Sumner lay in state at the US Capitol and in the Massachusetts State House. His coffin was guarded by Civil War veterans from the famed African-American Fifty Fourth Massachusetts regiment. With Emerson among the pallbearers, Sumner was interred in Mount Auburn Cemetery in Cambridge, Massachusetts.

Sumner is remembered today with an imposing statue in the Boston Public Garden, and another in Cambridge, Massachusetts.


EMERSON’S CHERISHED FRIEND SCOTTISH WRITER THOMAS CARLYLE, WHO WAS AN ESSAYIST, HISTORIAN, MATHEMATICIAN, AND PHILOSOPHER.

Thomas Carlyle

On October 22, 1847 Emerson arrived in Liverpool, England to conduct a lecture tour. His decision to go was in reaction to increased pleas from his connections in Europe and confidence that financially he could create a lengthy tour. He sailed from Boston on October 5 (his wife Lidian, Henry David Thoreau and Bronson and Abigail Alcott saw him off). Shortly after arrival he writes, “I found…a letter which had been seeking me, from Carlyle (author Thomas Carlyle), addressed to ‘R.W.E. the instant when he lands in England’ conveying the heartiest welcome and urgent invitation to house and hearth.” He stayed with the Carlyle’s for several days. Carlyle and Emerson had met 14 years prior on Emerson’s first trip to Europe and on this second meeting spent much more time together, including a trip to Stonehenge. While they did not always agree, they were lifelong friends.

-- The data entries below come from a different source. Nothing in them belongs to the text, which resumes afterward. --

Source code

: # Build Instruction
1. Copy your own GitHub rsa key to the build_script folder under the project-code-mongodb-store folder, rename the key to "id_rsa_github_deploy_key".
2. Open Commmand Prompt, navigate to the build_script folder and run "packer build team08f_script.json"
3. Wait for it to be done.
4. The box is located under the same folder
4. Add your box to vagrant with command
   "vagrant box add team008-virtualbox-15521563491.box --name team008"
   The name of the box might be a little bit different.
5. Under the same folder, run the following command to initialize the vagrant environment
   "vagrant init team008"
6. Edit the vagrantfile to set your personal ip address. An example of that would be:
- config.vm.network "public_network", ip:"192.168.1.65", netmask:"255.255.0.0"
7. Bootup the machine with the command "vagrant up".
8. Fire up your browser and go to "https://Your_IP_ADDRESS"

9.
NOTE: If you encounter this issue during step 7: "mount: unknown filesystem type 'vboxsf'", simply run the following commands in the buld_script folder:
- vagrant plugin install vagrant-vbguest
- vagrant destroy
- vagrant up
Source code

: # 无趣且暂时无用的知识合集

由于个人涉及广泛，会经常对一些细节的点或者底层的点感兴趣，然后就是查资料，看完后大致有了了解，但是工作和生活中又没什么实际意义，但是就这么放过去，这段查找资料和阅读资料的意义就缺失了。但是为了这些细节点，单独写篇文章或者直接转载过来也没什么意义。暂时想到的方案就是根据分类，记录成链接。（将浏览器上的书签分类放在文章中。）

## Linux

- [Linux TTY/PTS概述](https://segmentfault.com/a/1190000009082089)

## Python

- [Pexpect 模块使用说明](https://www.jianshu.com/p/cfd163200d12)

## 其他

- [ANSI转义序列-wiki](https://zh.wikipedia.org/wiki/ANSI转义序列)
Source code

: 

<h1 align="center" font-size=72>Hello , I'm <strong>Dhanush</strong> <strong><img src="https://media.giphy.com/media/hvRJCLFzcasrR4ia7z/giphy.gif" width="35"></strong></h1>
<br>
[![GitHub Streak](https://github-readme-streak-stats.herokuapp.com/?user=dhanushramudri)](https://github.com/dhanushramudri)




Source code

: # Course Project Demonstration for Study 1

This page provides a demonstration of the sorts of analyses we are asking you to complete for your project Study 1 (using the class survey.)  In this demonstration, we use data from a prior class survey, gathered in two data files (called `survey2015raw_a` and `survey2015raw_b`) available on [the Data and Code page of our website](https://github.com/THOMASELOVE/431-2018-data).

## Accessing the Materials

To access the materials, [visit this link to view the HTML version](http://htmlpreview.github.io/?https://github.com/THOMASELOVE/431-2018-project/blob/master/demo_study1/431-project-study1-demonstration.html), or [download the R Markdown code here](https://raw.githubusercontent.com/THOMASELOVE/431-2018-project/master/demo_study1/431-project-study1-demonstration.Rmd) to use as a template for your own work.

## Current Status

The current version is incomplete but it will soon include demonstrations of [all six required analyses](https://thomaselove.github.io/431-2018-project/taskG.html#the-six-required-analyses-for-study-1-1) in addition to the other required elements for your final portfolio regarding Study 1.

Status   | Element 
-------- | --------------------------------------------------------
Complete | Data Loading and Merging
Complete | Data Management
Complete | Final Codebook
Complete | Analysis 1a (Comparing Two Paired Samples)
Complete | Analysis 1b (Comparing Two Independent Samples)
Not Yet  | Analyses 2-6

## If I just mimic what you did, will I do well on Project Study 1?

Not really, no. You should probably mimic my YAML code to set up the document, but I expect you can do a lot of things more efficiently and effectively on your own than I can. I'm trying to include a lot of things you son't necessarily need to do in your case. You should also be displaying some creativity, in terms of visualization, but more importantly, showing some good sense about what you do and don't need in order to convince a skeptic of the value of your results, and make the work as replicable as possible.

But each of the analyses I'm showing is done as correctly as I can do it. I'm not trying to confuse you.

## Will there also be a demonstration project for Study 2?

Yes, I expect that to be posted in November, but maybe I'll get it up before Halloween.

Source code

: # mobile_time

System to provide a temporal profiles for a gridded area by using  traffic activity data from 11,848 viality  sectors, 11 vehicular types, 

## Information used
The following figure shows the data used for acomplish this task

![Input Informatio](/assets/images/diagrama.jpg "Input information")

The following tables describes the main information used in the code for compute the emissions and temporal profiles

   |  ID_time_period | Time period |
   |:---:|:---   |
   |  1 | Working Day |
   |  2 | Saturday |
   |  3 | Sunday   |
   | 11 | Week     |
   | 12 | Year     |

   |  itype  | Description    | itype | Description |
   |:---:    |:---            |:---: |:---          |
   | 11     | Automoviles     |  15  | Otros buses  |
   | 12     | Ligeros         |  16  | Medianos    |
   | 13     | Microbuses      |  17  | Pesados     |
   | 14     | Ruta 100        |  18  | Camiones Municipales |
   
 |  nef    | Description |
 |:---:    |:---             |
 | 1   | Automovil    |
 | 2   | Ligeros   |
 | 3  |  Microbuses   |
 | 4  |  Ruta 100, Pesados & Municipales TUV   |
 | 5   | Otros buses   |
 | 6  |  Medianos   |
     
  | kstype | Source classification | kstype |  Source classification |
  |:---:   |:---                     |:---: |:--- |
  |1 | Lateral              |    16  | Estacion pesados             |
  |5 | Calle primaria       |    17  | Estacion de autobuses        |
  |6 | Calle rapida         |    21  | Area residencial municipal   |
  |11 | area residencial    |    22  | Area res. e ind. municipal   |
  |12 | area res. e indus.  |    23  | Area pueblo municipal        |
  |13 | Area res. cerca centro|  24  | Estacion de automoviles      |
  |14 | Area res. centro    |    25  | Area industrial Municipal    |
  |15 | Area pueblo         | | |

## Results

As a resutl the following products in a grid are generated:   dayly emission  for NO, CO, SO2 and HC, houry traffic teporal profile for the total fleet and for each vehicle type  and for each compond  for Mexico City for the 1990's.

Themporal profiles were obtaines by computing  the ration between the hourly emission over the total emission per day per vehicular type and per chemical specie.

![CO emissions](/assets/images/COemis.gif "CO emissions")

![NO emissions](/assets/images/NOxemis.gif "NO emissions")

Emerson lectured in England, Paris and Scotland. While in England, Emerson met with many of the elite literary and artistic talents of the day, including Charles Dickens, William Wordsworth, Alfred Lord Tennyson, George Eliot, William Makepeace Thackeray and Frederic Chopin. Hearing Chopin play Emerson writes, “…and heard him play; could the denying heaven have also given me ears for the occasion.”

Some comments he wrote in his Journal while on his tour:

“It is certain that more people speak English correctly in the United States than in Britain.”

“People eat the same dinner at every house in England. 1, soup; 2, fish; 3, beef, mutton or hare; 4 birds; 5 pudding and pastry and jellies; 6, cheese; 7, grapes, nuts and wine. During dinner, hock and champagne are offered you by the servant, and sherry stands at the corners of the table….What rivers of wine are drunk in England daily! One would say, every guest drinks six glasses.”

While his eight month tour included more than 70 lectures as well as sightseeing, he was ready to go home. “Never was a well-appointed dinner with all scientific belongings so philosophic a thing as at sea. Even the restless American finds himself, at last, at leisure.” He arrived back in Boston on July 27, 1848.